= Samira Ćosović =

Serbian politician

Samira Ćosović (Самира Ћосовић; born 19 November 1973) is a politician in Serbia. She was a member of the National Assembly of Serbia from 2020 to 2022 and is currently the deputy mayor of Prijepolje. Ćosović is a member of the Social Democratic Party of Serbia (SDPS) and also of its regional affiliate, the Sandžak Democratic Party.

==Private career==
Ćosović is a Serbian language and literature teacher working at the "Svetozar Markovic" school in the village of Brodarevo.

==Politician==
Ćosović received a mandate for the Prijepolje municipal assembly following the 2008 local elections and has been a member of assembly since then. She received the second position on the Sandžak Democratic Party's electoral list in the 2016 local election and the third position on a coalition list fronted by the party in the 2020 election. The lists won nine and eleven mandates, respectively, and she was returned on both occasions. After the 2016 election, she was elected as vice-president of the Sandžak Democratic Party's municipal board.
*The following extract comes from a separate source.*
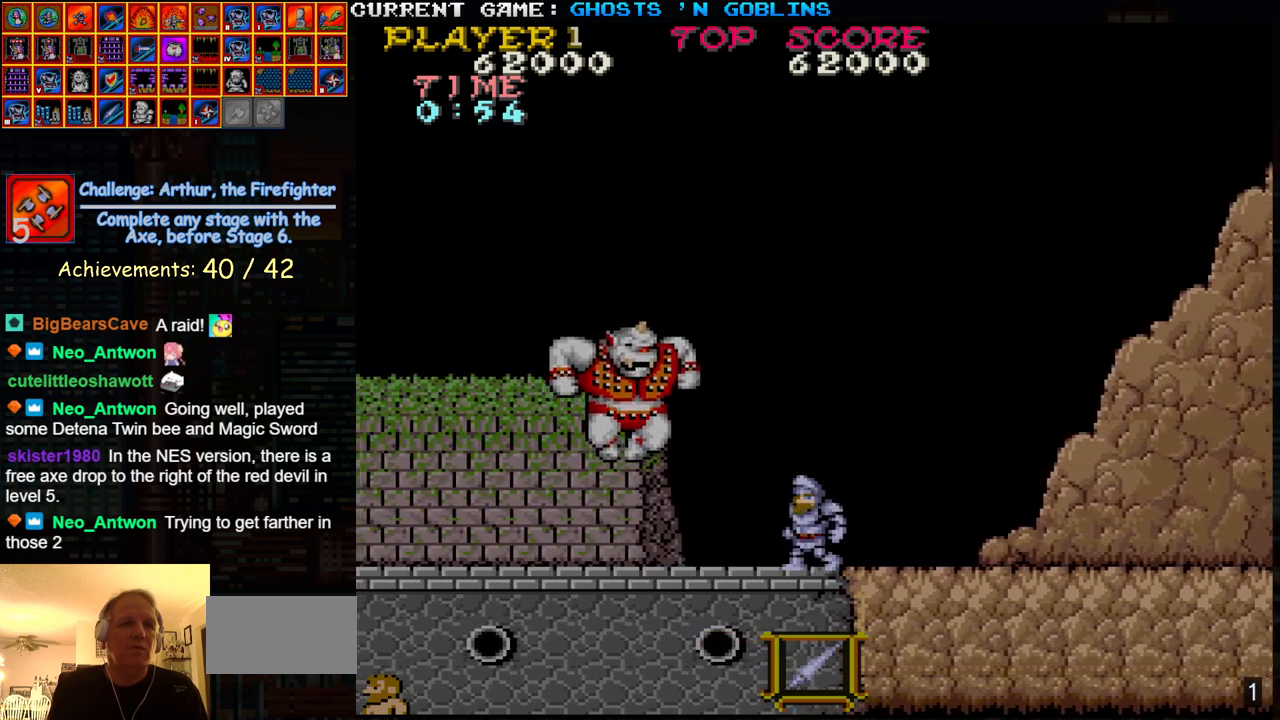
{"buttons": [], "left_stick": "center", "events": [[17, "left_stick", "center"], [50, "SQUARE", "up"], [117, "left_stick", "left"], [133, "SQUARE", "down"], [183, "left_stick", "center"], [200, "SQUARE", "up"], [267, "left_stick", "left"], [283, "SQUARE", "down"], [333, "left_stick", "center"], [350, "SQUARE", "up"], [400, "left_stick", "left"], [483, "left_stick", "center"]]}
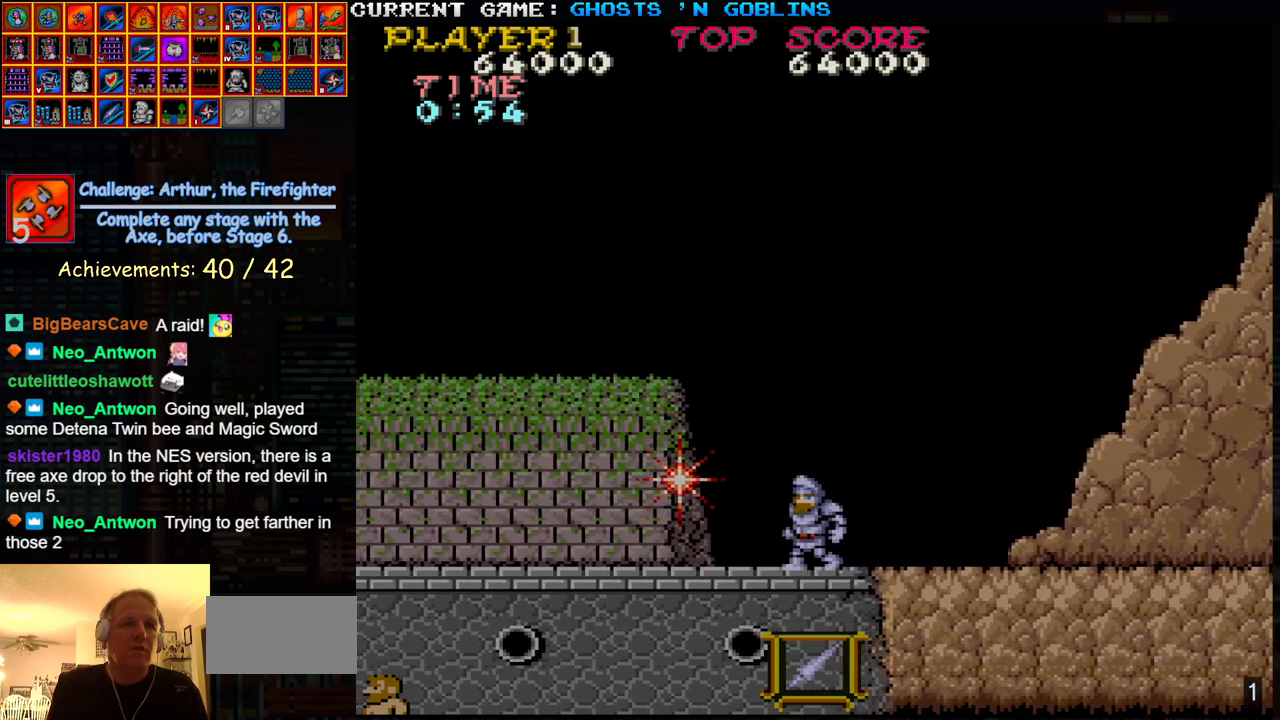
{"buttons": [], "left_stick": "right", "events": [[17, "left_stick", "right"]]}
The SDPS contested the 2020 Serbian parliamentary election as part of an alliance led by the Serbian Progressive Party. Ćosović received the eightieth position on the alliance's Aleksandar Vučić — For Our Children list and was elected when the list won a landslide majority with 188 mandates. She was a member of the assembly's committee on education, science, technological development, and the information society; a deputy member of the culture and information committee, the environmental protection committee, and the European integration committee; the leader of Serbia's parliamentary friendship group with Iraq; and a member of the parliamentary friendship groups with Azerbaijan, the Bahamas, Bosnia and Herzegovina, Brazil, Croatia, France, Germany, Italy, Jamaica, Kuwait, Madagascar, Mauritius, Montenegro, Norway, Spain, Sri Lanka, Turkey, the United Arab Emirates, and Uzbekistan.

Ćosović was appointed as deputy mayor of Prijepolje on 25 December 2021. By virtue of holding an executive position at the municipal level, she was required to resign from the national assembly; her term in parliament formally ended on 21 January 2022.